** Opening Data in this exercise block **

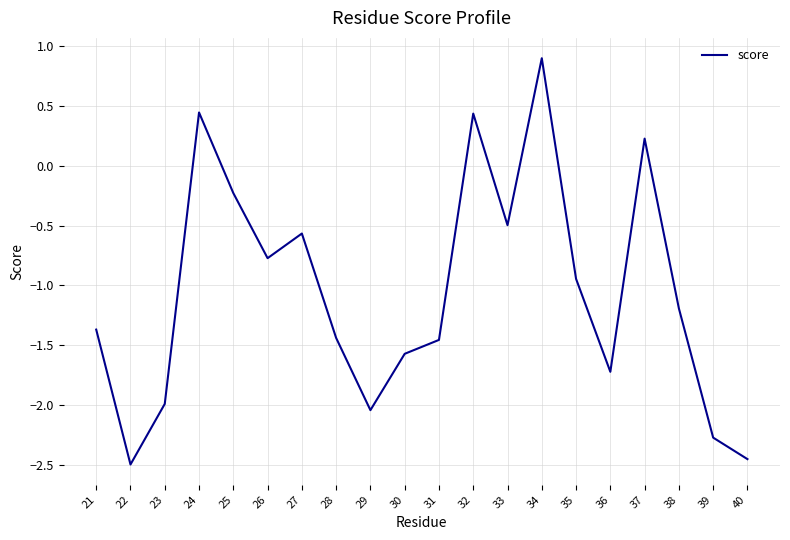

What is the greatest value displayed?

0.9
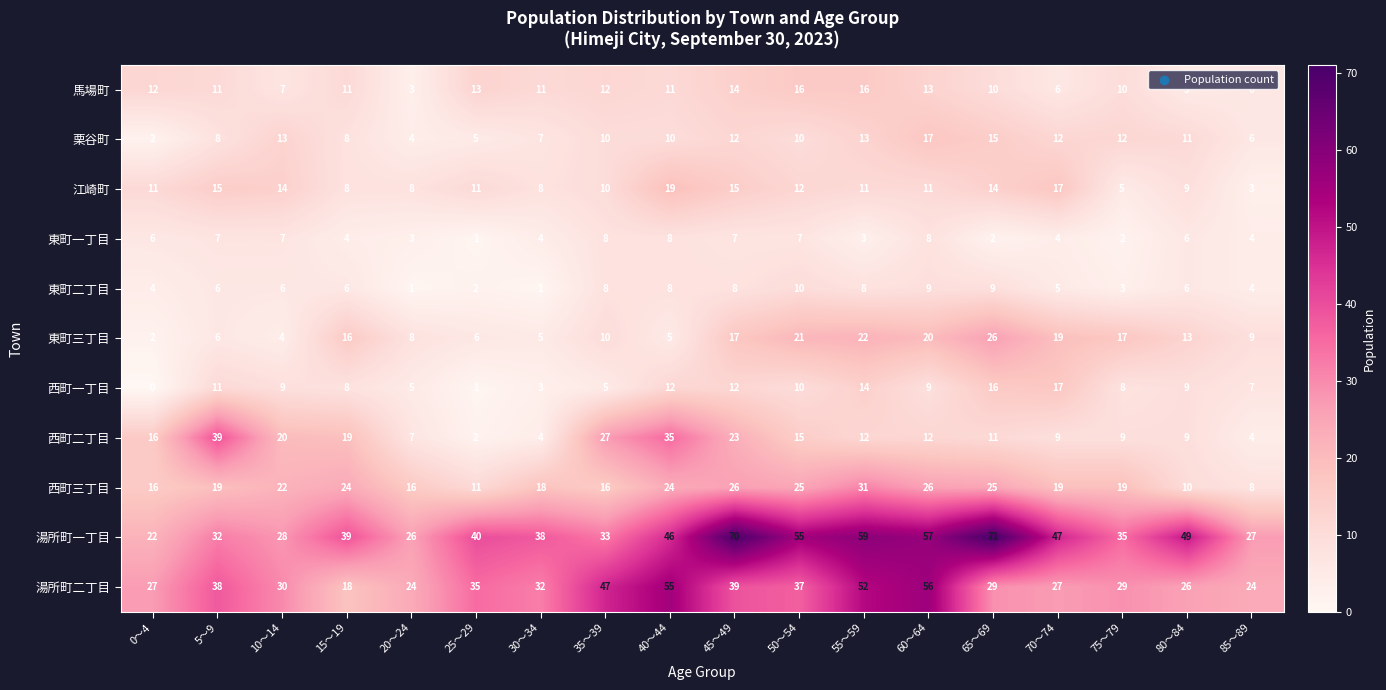

Which series has the largest total across all categories?

湯所町一丁目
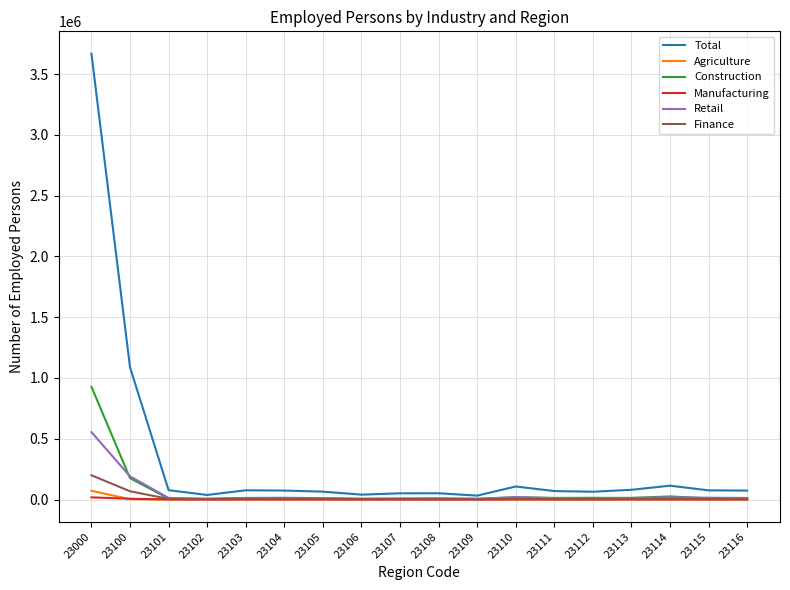

What is the greatest value displayed?

3668611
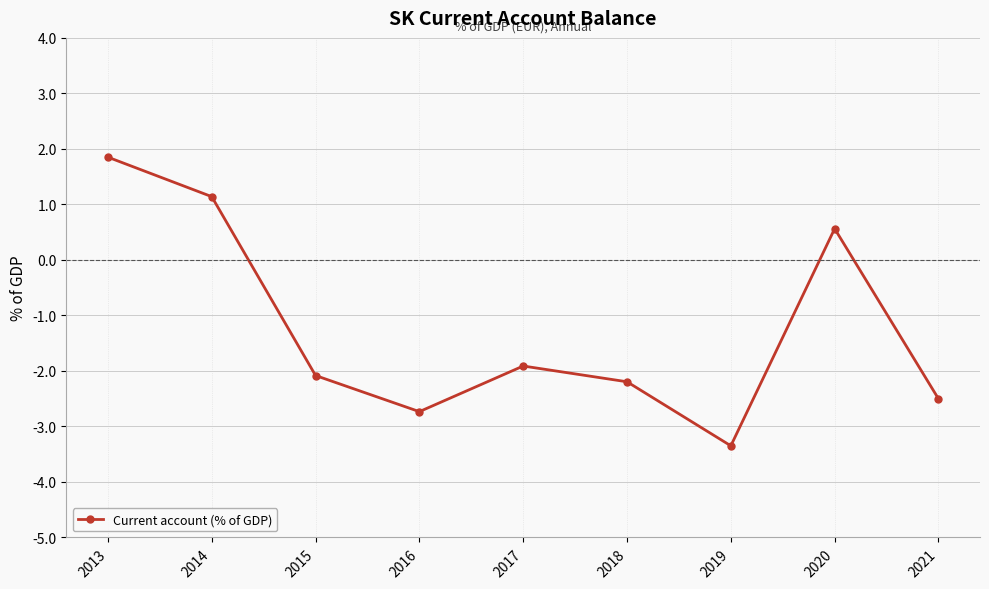

Reading left to right, what are all the values shown in this chart?

2013=1.9	2014=1.1	2015=-2.1	2016=-2.7	2017=-1.9	2018=-2.2	2019=-3.3	2020=0.6	2021=-2.5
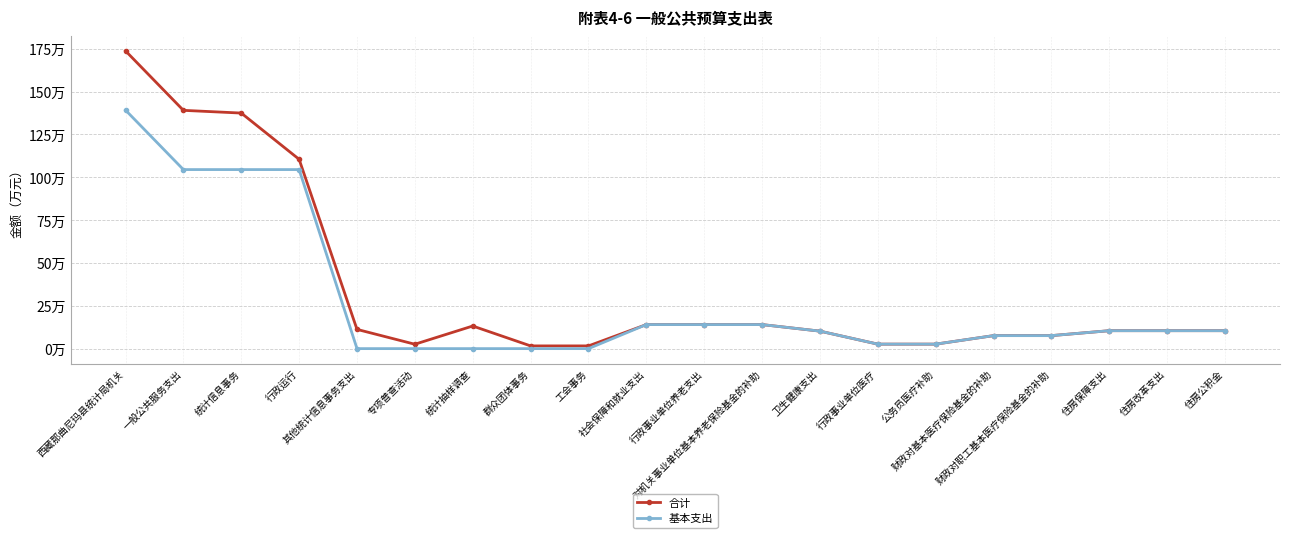

Where is the first local minimum for 合计?

专项普查活动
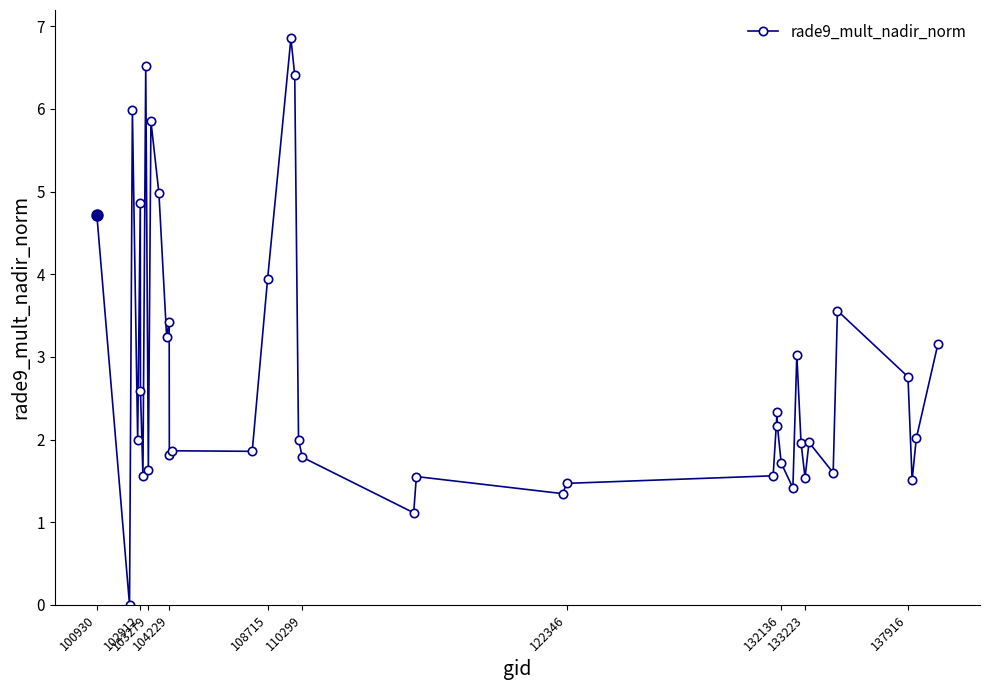

How many distinct data groups are displayed?

1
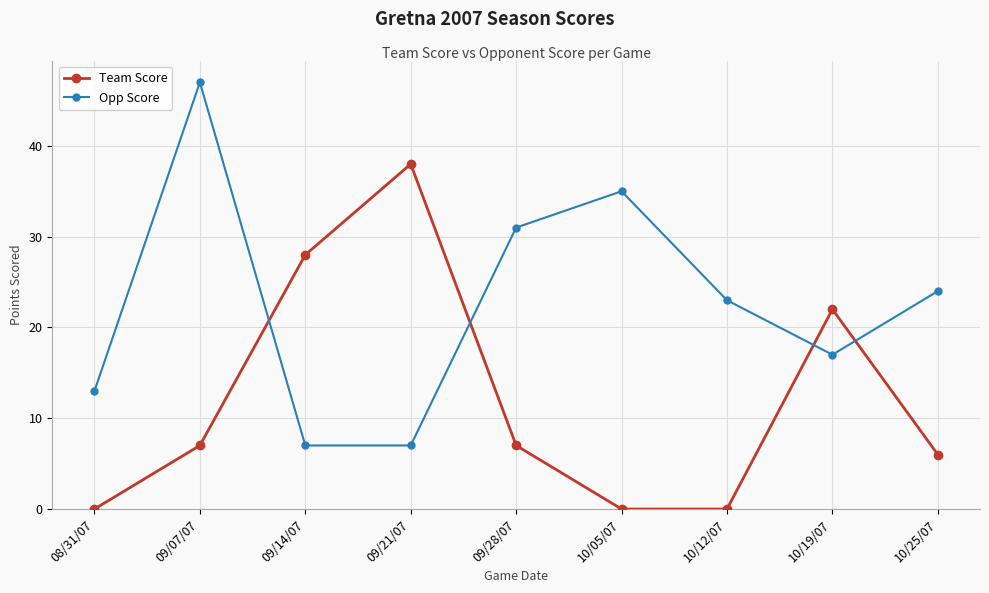

The Team Score series shows 41 at 09/14/07. True or false?

False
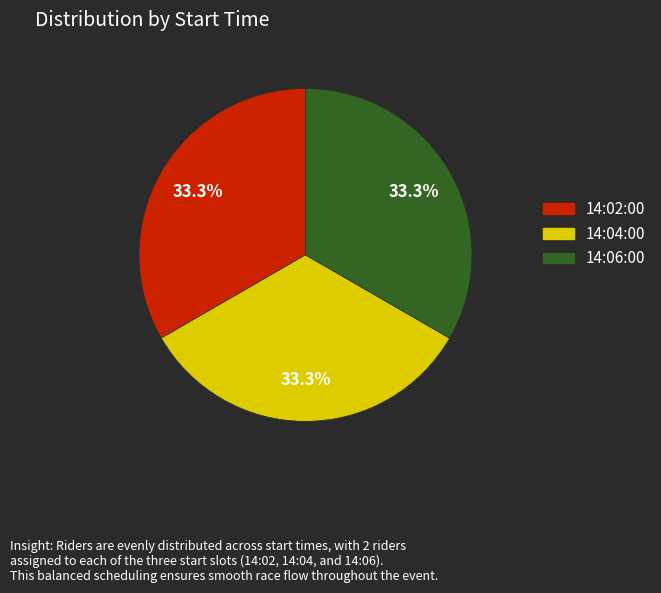

To the nearest percent, what percentage of the pie is 14:02:00?

33%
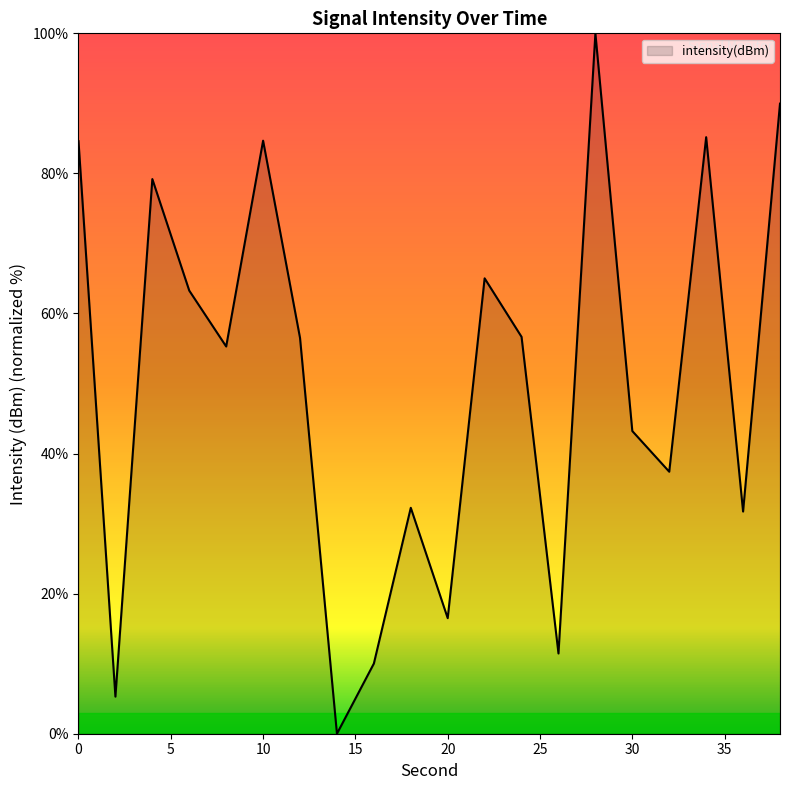

What is the difference between the maximum and minimum values?

100.0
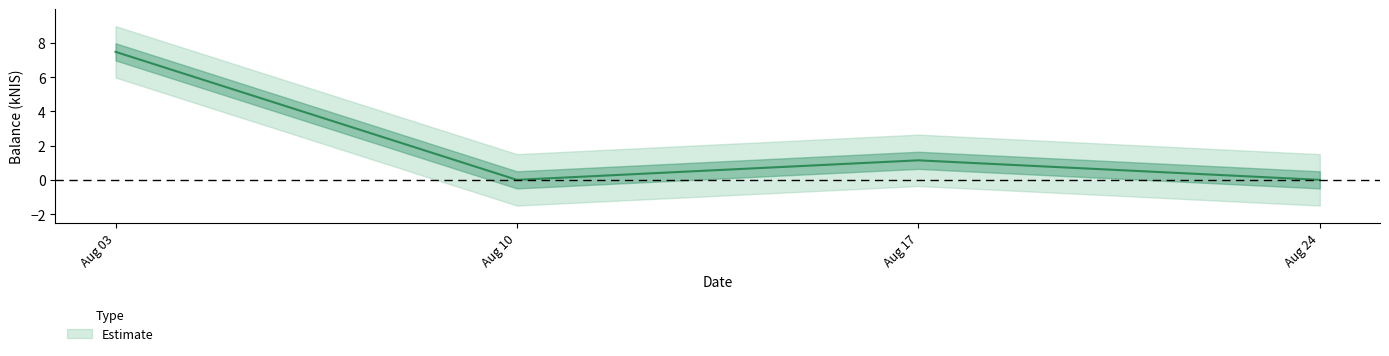

Which category has the highest value across all series?

Aug 03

** Closing Data in this exercise block **

▶ _Aim of the exercise_
Can you copy the whole listing above word for word, omitting the pictures?

▶ _Exercise solution_
What is the greatest value displayed?

0.9

Which series has the largest total across all categories?

湯所町一丁目

What is the greatest value displayed?

3668611

Reading left to right, what are all the values shown in this chart?

2013=1.9	2014=1.1	2015=-2.1	2016=-2.7	2017=-1.9	2018=-2.2	2019=-3.3	2020=0.6	2021=-2.5

Where is the first local minimum for 合计?

专项普查活动

How many distinct data groups are displayed?

1

The Team Score series shows 41 at 09/14/07. True or false?

False

To the nearest percent, what percentage of the pie is 14:02:00?

33%

What is the difference between the maximum and minimum values?

100.0

Which category has the highest value across all series?

Aug 03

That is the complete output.